NO WRITER ATTRIBUTED

Sever 11 was overcrowded last evening, and several persons were unable to get in. It was the occasion of Mr. Black's lecture, the subject being "Carlyle." Up to 1881, the date of his death, Thomas Carlyle was undoubtedly the head of English letters. His reputation is based on the contents of thirty-four volumes and scattered through them disconnectedly lie the ideas he had to express.

Insincerity is his especial abomination, and he devotes himself to condemning it. True valor is the fountain of true virtue, and it is only in his sincerity and veracity, that the hero differs from ordinary mortals. The secret of the graphic qualities of Carlyle's style lies in his noble, loving heart. The talent he showed was in turning the history of England into a kind of Iliad - almost a Bible. His histories are collections of biographies, and his idea of a biography was a very exalted one. He sought after the central moral principle of the man, then he showed that the intellectual power was commensurate.

That criticism which attempts to prove that Carlyle is not great as a thinker but only as a word-painter, is one-sided and false.

From childhood up, he held the first place in the circle which surrounded him. His faculties were large and splendid. His imagination was grand, sombre, sometimes appalling and his humor is as genuine as it is fantastic.

Carlyle was essentially a man of feeling and he was one of the greatest poets of the age. He was a poet in conception and an artist in expression. His literary style was a creation of his very own, rugged, disjointed, uncouth even, but bringing out excellently the thoughts which possessed him.

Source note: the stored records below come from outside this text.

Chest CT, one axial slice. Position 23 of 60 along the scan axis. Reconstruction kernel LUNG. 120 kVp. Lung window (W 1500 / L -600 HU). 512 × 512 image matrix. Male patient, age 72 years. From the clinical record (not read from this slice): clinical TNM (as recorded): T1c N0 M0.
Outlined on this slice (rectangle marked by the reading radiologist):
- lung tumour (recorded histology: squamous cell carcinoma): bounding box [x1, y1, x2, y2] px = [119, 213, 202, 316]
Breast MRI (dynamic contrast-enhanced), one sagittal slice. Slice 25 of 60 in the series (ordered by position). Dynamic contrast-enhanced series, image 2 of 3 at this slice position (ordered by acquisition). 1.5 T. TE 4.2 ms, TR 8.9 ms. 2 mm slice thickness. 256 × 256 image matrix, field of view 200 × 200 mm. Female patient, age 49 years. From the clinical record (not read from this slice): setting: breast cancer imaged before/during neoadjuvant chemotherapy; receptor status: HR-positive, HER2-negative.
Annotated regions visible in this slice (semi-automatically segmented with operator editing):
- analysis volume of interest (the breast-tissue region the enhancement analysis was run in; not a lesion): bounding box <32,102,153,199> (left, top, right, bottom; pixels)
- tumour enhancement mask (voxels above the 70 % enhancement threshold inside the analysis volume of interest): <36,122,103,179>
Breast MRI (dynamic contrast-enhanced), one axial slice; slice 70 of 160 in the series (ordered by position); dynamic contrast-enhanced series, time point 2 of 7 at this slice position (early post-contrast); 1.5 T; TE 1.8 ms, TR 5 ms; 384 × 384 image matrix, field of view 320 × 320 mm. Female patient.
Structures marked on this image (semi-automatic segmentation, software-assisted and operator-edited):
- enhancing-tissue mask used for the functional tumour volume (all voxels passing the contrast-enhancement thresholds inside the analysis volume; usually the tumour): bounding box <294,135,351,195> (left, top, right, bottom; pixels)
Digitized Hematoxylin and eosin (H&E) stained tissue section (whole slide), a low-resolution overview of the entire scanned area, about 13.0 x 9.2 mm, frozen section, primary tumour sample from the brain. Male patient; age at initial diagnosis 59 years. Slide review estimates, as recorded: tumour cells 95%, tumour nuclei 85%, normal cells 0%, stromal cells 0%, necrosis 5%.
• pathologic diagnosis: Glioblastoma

As a man Carlyle was tender-hearted and affectionate, but uncompromising and stern in his judgment of others. For 85 years he lived without a single moral spot - always pure, upright, blameless. But his life was not a happy one. The more his character is understood the more it will be seen to correspond to his moral teachings. Finally we must judge him a great poet, although he wrote no poetry and a great philosopher, although he was left no complete philosophy.